Start of Supplied records
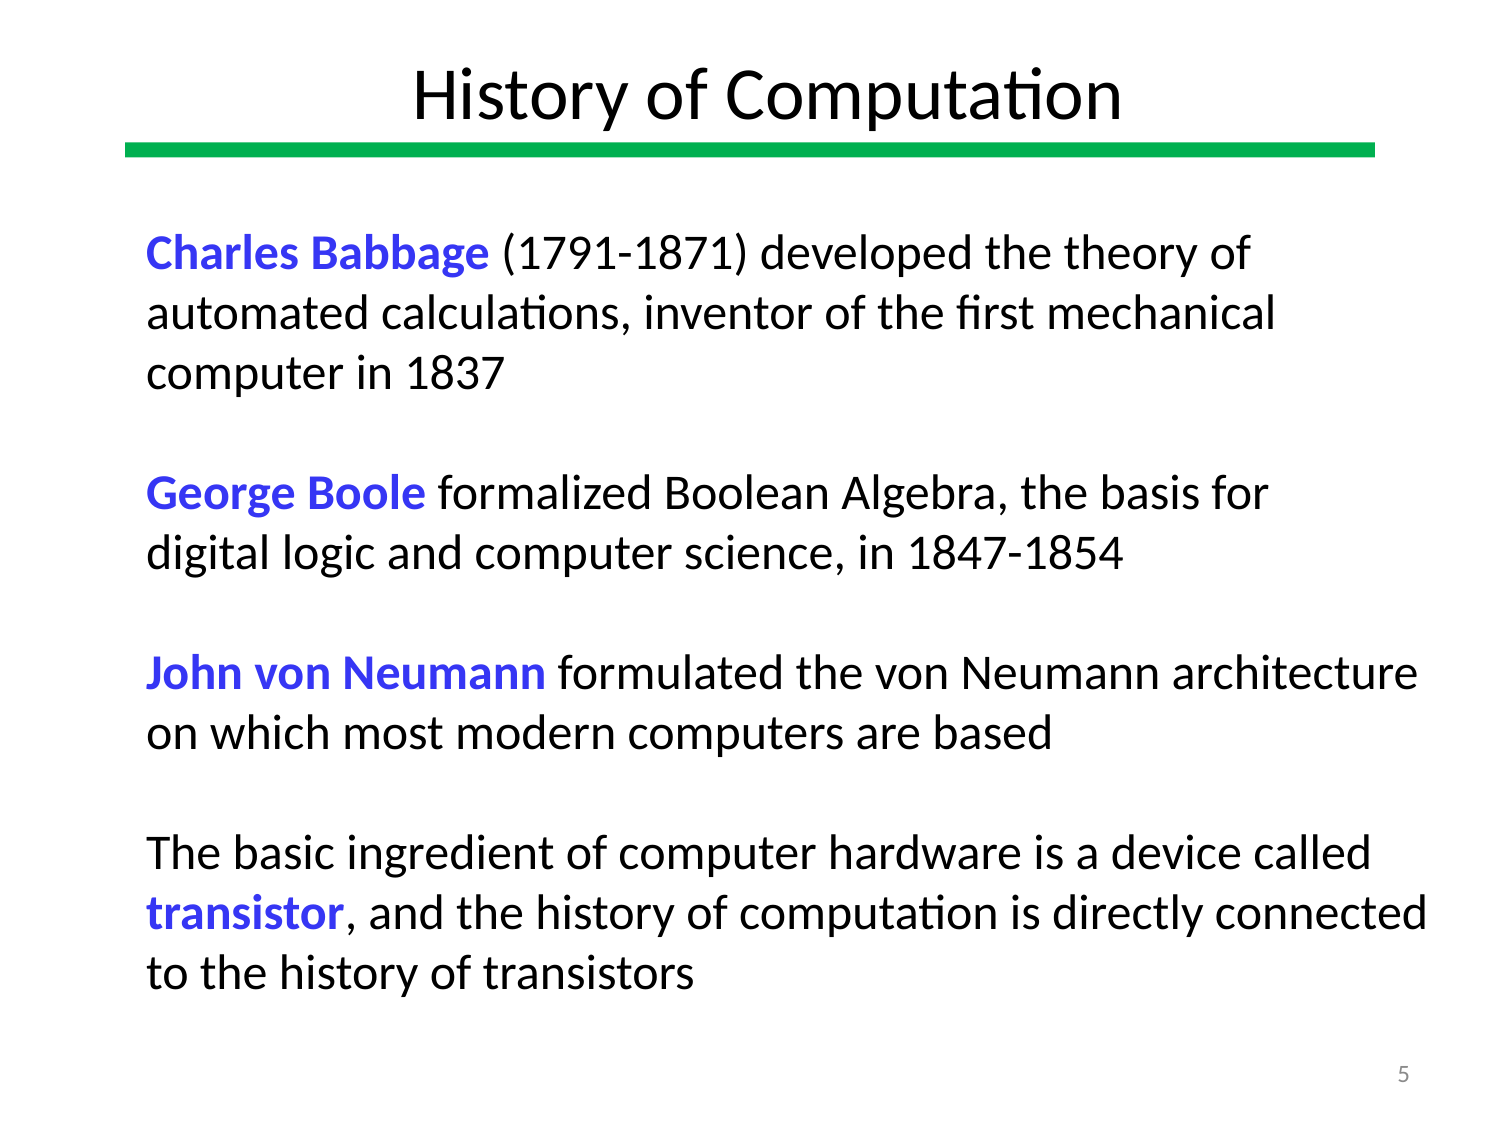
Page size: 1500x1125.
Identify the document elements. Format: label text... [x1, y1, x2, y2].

slide_number 5 [1074, 1042, 1425, 1103]
text_box History of Computation [397, 37, 1140, 143]
text_box [123, 140, 1377, 159]
text_box Charles Babbage (1791-1871) developed the theory of automated calculations, inventor of the first mechanical computer in 1837 George Boole formalized Boolean Algebra, the basis for digital logic and computer science, in 1847-1854 John von Neumann formulated the von Neumann architecture on which most modern computers are based The basic ingredient of computer hardware is a device called transistor, and the history of computation is directly connected to the history of transistors [131, 212, 1455, 1008]
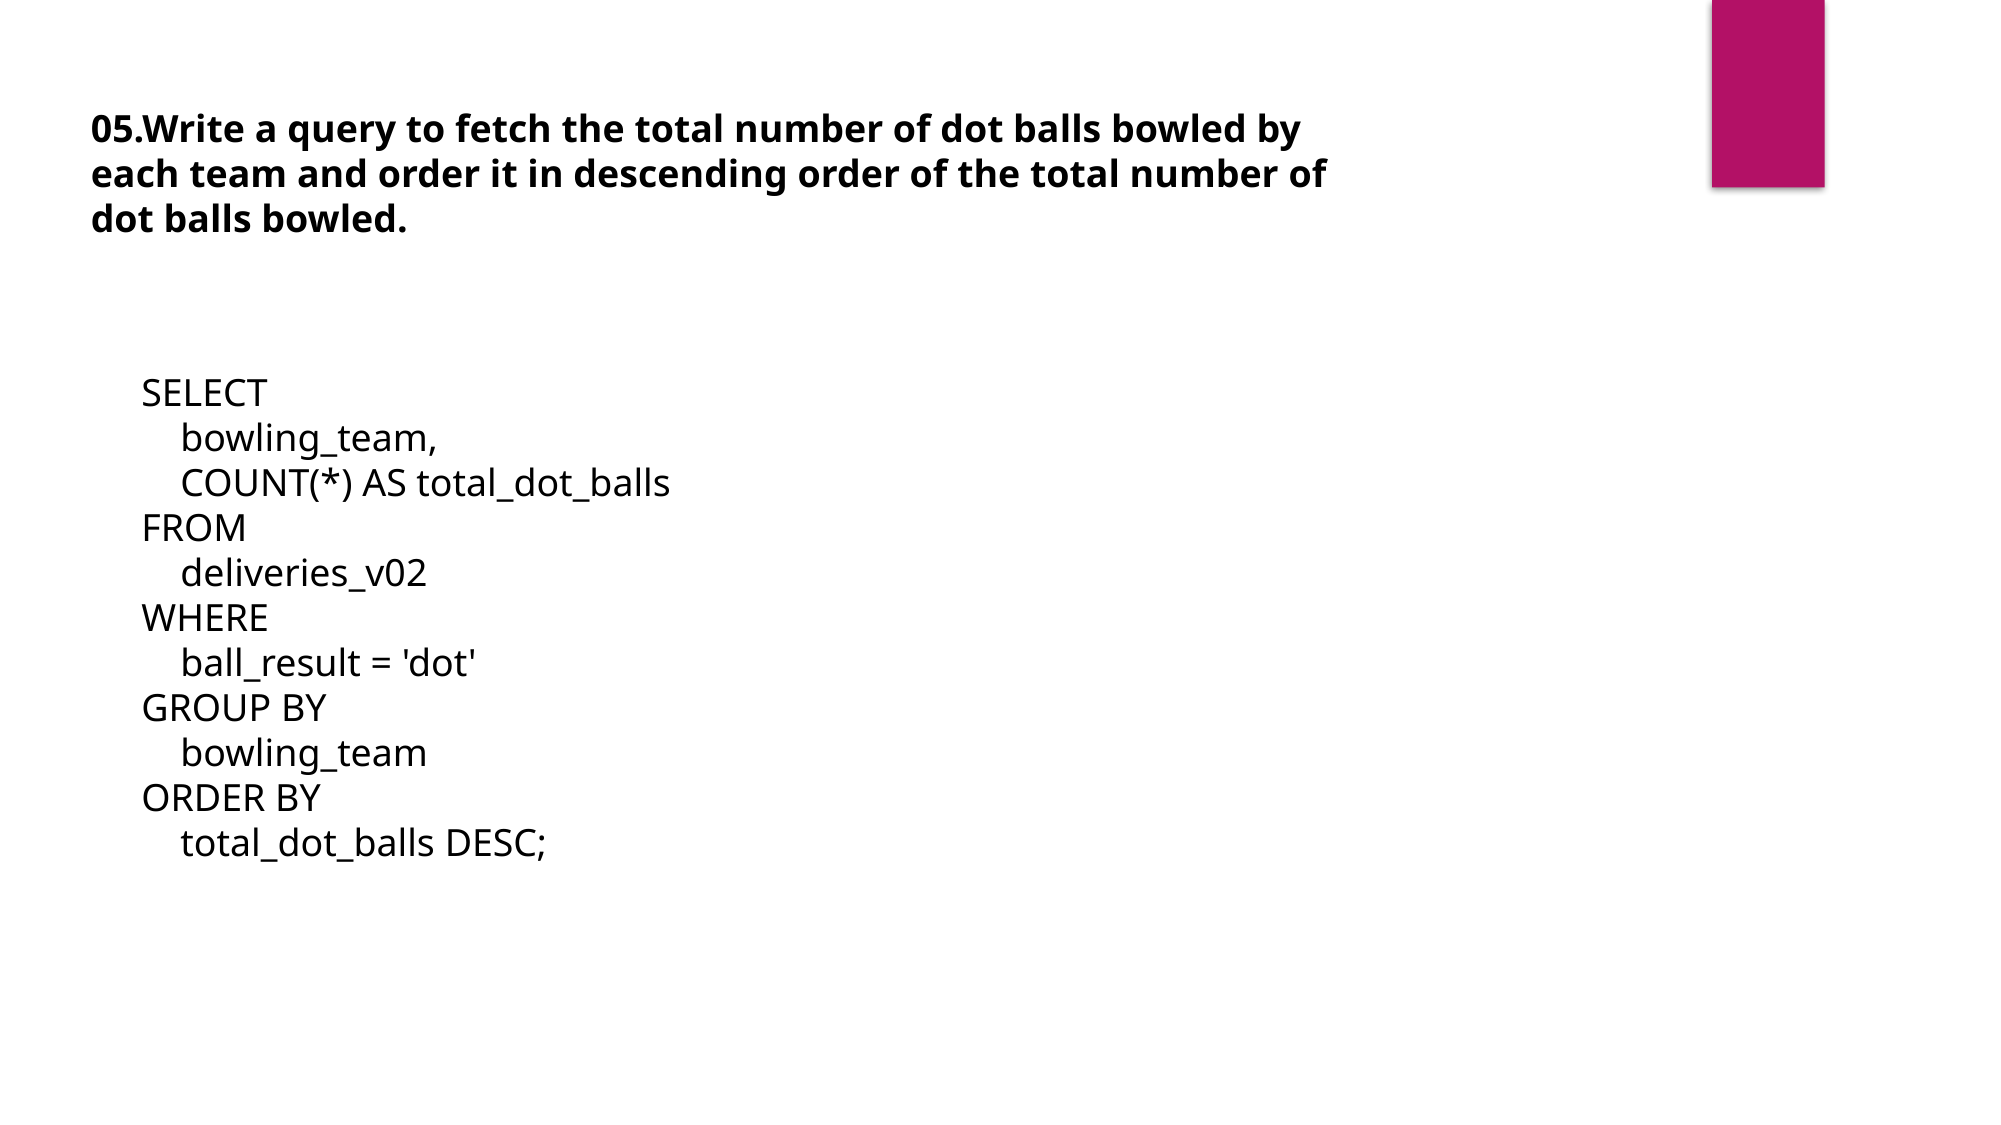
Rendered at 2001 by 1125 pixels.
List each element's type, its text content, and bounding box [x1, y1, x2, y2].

text_box 05.Write a query to fetch the total number of dot balls bowled by each team and order it in descending order of the total number of dot balls bowled. [76, 97, 1384, 248]
text_box SELECT bowling_team, COUNT(*) AS total_dot_balls FROM deliveries_v02 WHERE ball_result = 'dot' GROUP BY bowling_team ORDER BY total_dot_balls DESC; [126, 361, 1127, 872]
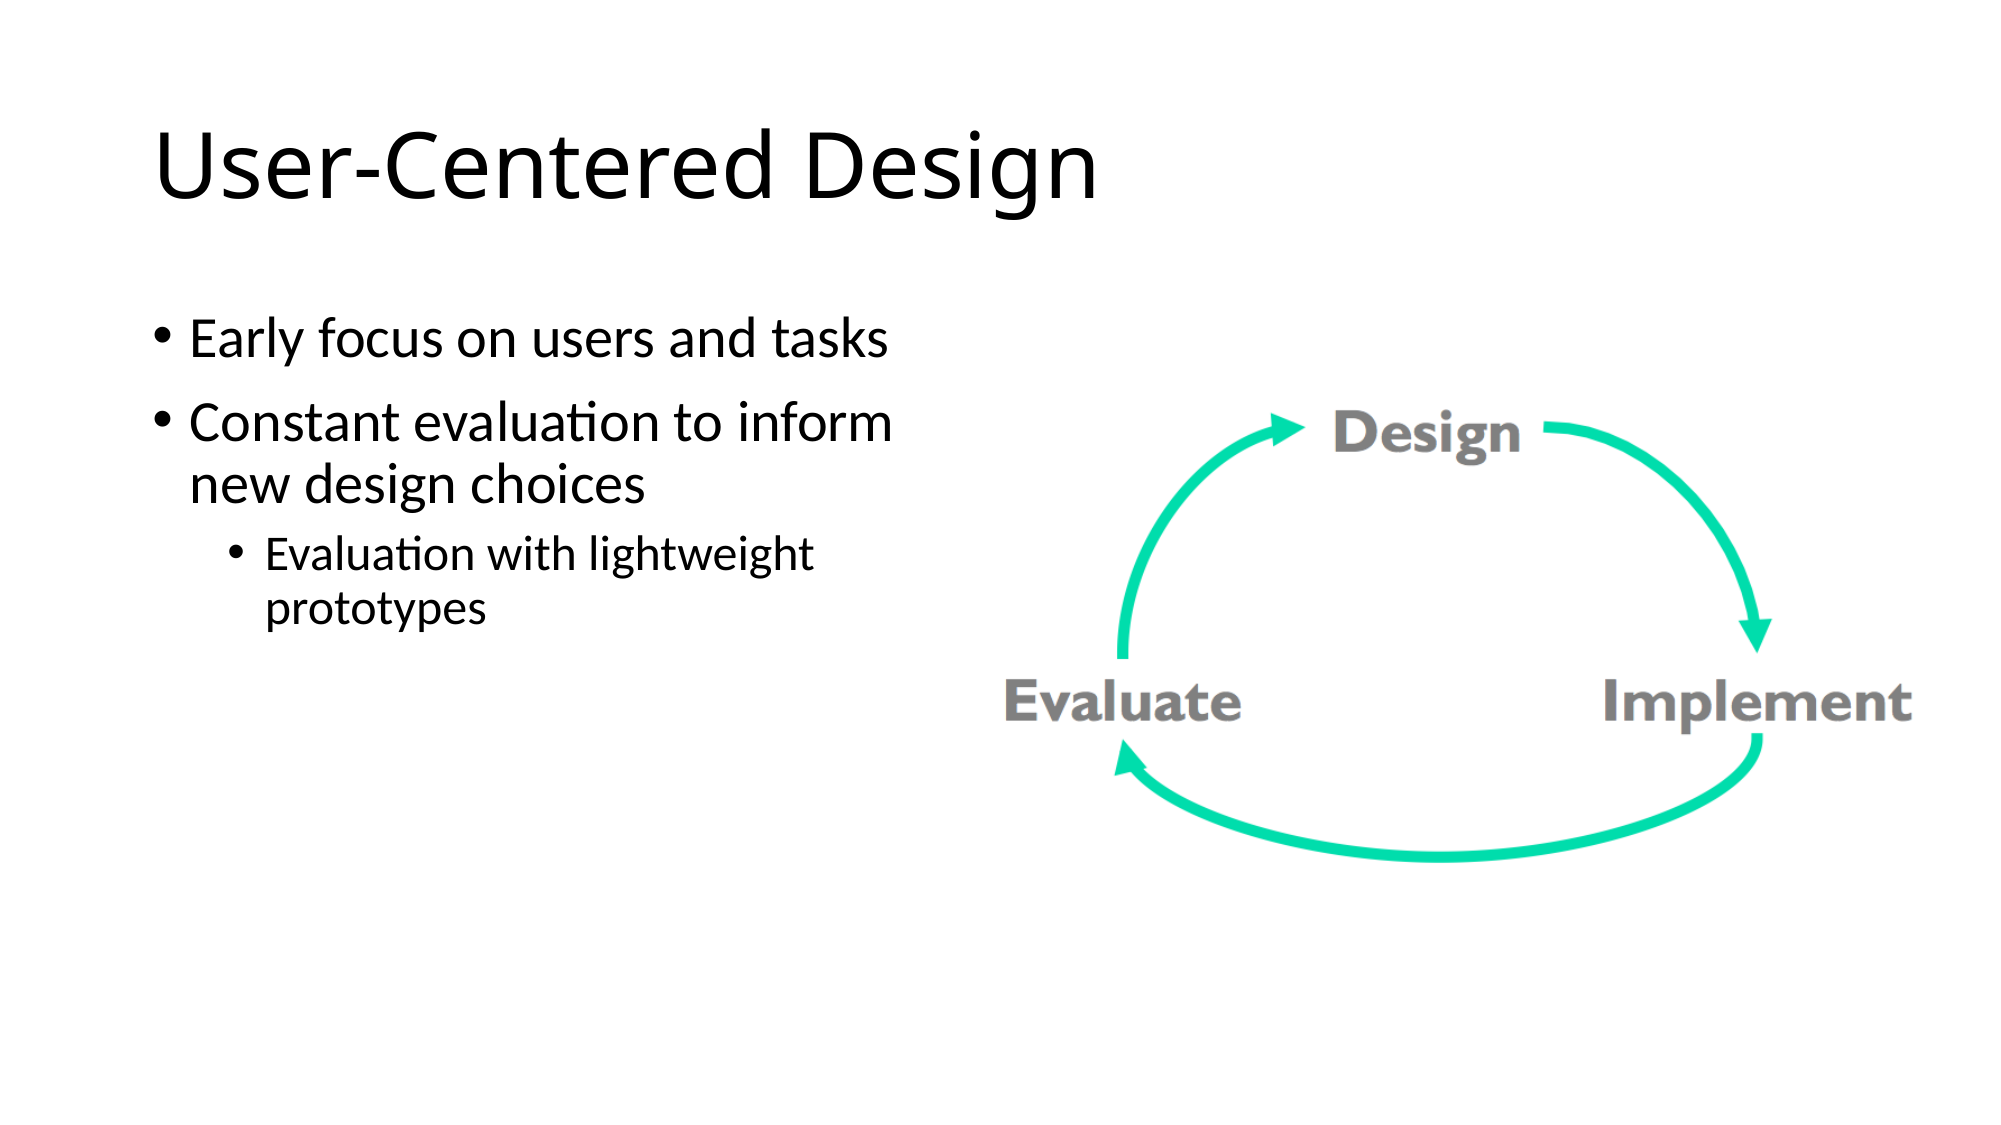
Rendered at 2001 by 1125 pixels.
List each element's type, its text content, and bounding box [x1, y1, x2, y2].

picture [968, 370, 1944, 900]
list Early focus on users and tasks Constant evaluation to inform new design choices Evaluation with lightweight prototypes [137, 299, 928, 1014]
title User-Centered Design [137, 59, 1863, 278]
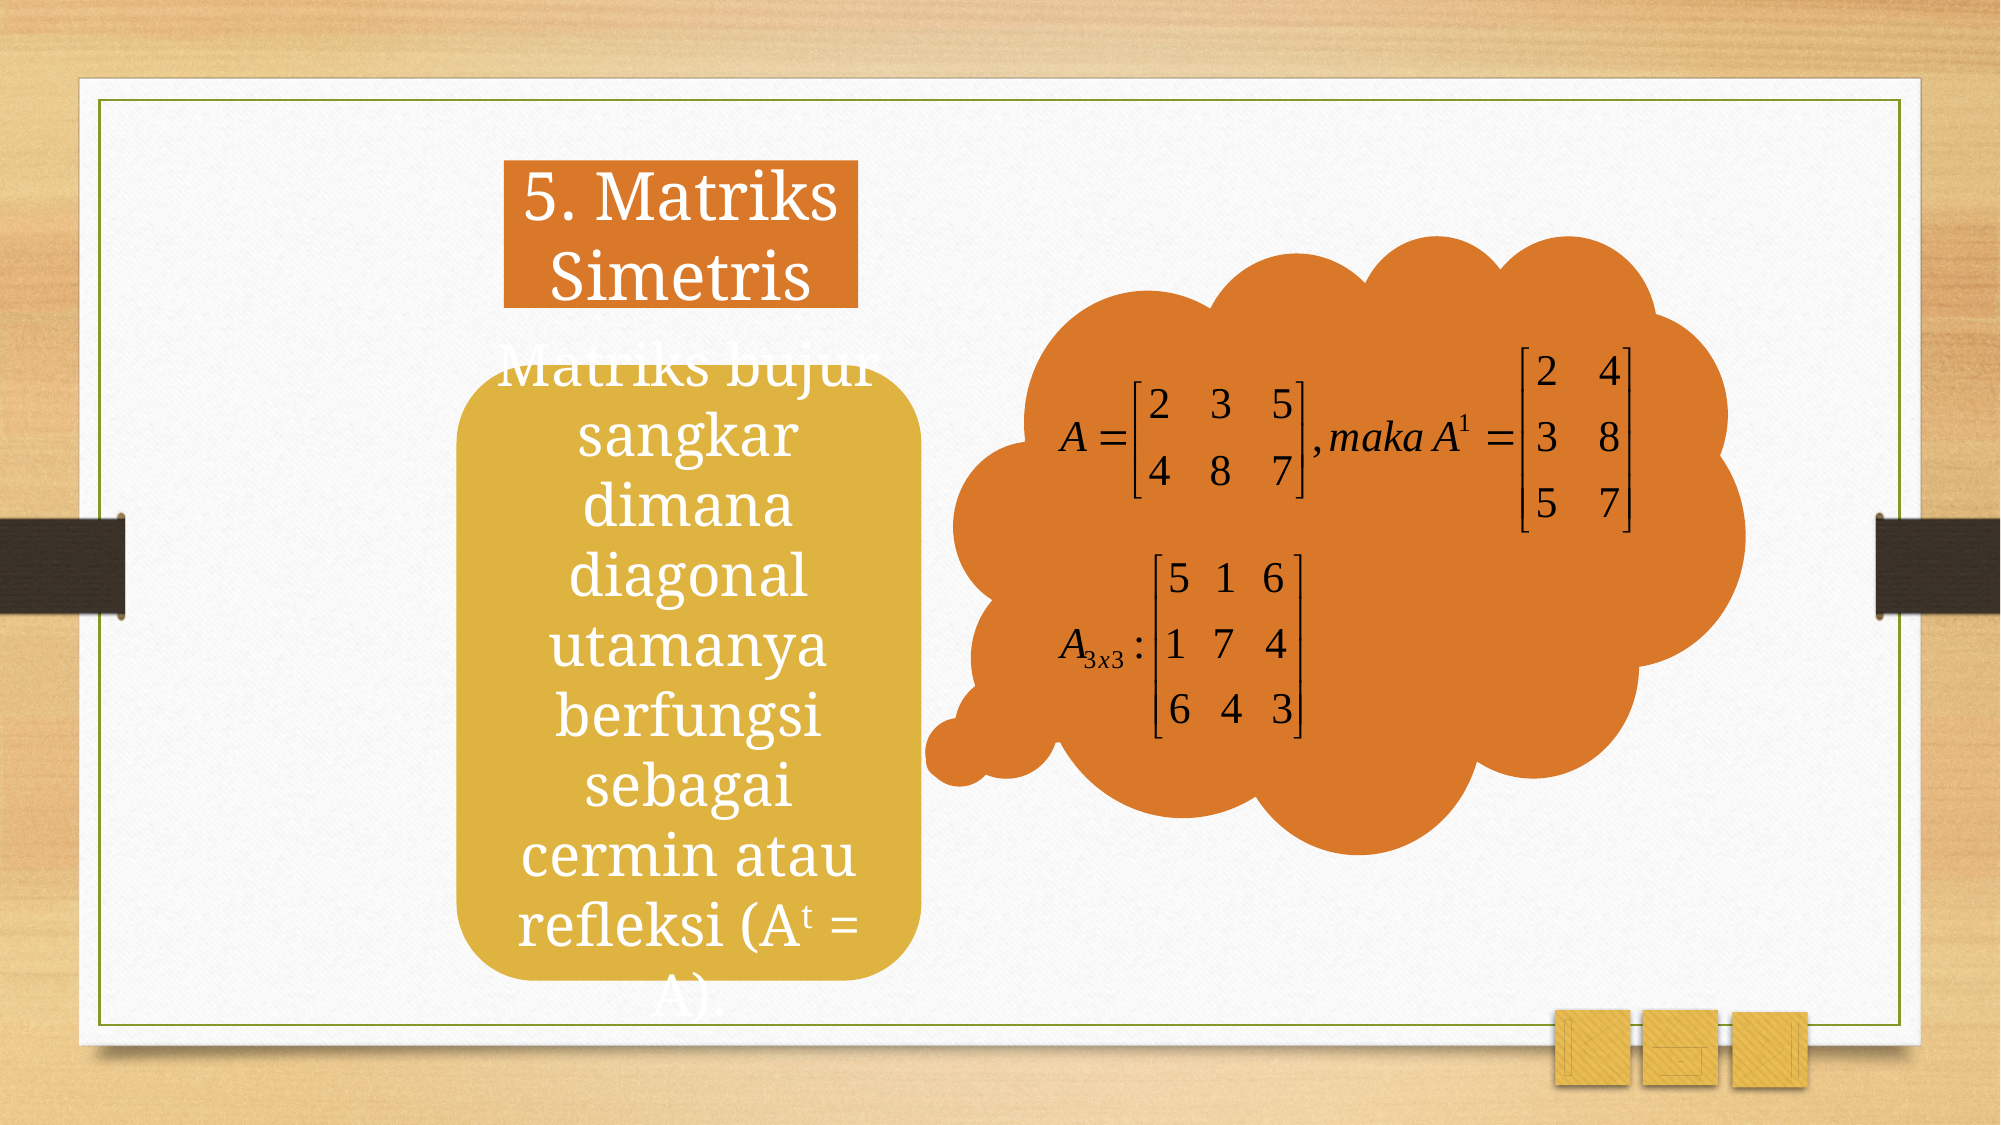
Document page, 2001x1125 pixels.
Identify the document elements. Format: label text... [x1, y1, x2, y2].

text_box [1051, 234, 1747, 667]
text_box [1062, 750, 1606, 857]
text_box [1050, 337, 1649, 750]
text_box 5. Matriks Simetris [503, 159, 859, 309]
text_box [1555, 1010, 1631, 1086]
picture [0, 0, 2001, 1125]
text_box [1642, 1010, 1718, 1086]
text_box [923, 339, 1055, 788]
text_box [1732, 1012, 1808, 1088]
text_box Matriks bujur sangkar dimana diagonal utamanya berfungsi sebagai cermin atau refleksi (At = A). [455, 363, 923, 982]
End of Supplied records
How to complete this task -
Each line above should be returned exactly as it stands, minus any pictures.

Output of the task -
Page size: 1500x1125.
Identify the document elements. Format: label text... [x1, y1, x2, y2].

slide_number 5 [1074, 1042, 1425, 1103]
text_box History of Computation [397, 37, 1140, 143]
text_box [123, 140, 1377, 159]
text_box Charles Babbage (1791-1871) developed the theory of automated calculations, inventor of the first mechanical computer in 1837 George Boole formalized Boolean Algebra, the basis for digital logic and computer science, in 1847-1854 John von Neumann formulated the von Neumann architecture on which most modern computers are based The basic ingredient of computer hardware is a device called transistor, and the history of computation is directly connected to the history of transistors [131, 212, 1455, 1008]
Rendered at 2001 by 1125 pixels.
List each element's type, its text content, and bounding box [x1, y1, x2, y2].

text_box 05.Write a query to fetch the total number of dot balls bowled by each team and order it in descending order of the total number of dot balls bowled. [76, 97, 1384, 248]
text_box SELECT bowling_team, COUNT(*) AS total_dot_balls FROM deliveries_v02 WHERE ball_result = 'dot' GROUP BY bowling_team ORDER BY total_dot_balls DESC; [126, 361, 1127, 872]
Rendered at 2001 by 1125 pixels.
List each element's type, its text content, and bounding box [x1, y1, x2, y2].

picture [968, 370, 1944, 900]
list Early focus on users and tasks Constant evaluation to inform new design choices Evaluation with lightweight prototypes [137, 299, 928, 1014]
title User-Centered Design [137, 59, 1863, 278]
Document page, 2001x1125 pixels.
Identify the document elements. Format: label text... [x1, y1, x2, y2].

text_box [1051, 234, 1747, 667]
text_box [1062, 750, 1606, 857]
text_box [1050, 337, 1649, 750]
text_box 5. Matriks Simetris [503, 159, 859, 309]
text_box [1555, 1010, 1631, 1086]
picture [0, 0, 2001, 1125]
text_box [1642, 1010, 1718, 1086]
text_box [923, 339, 1055, 788]
text_box [1732, 1012, 1808, 1088]
text_box Matriks bujur sangkar dimana diagonal utamanya berfungsi sebagai cermin atau refleksi (At = A). [455, 363, 923, 982]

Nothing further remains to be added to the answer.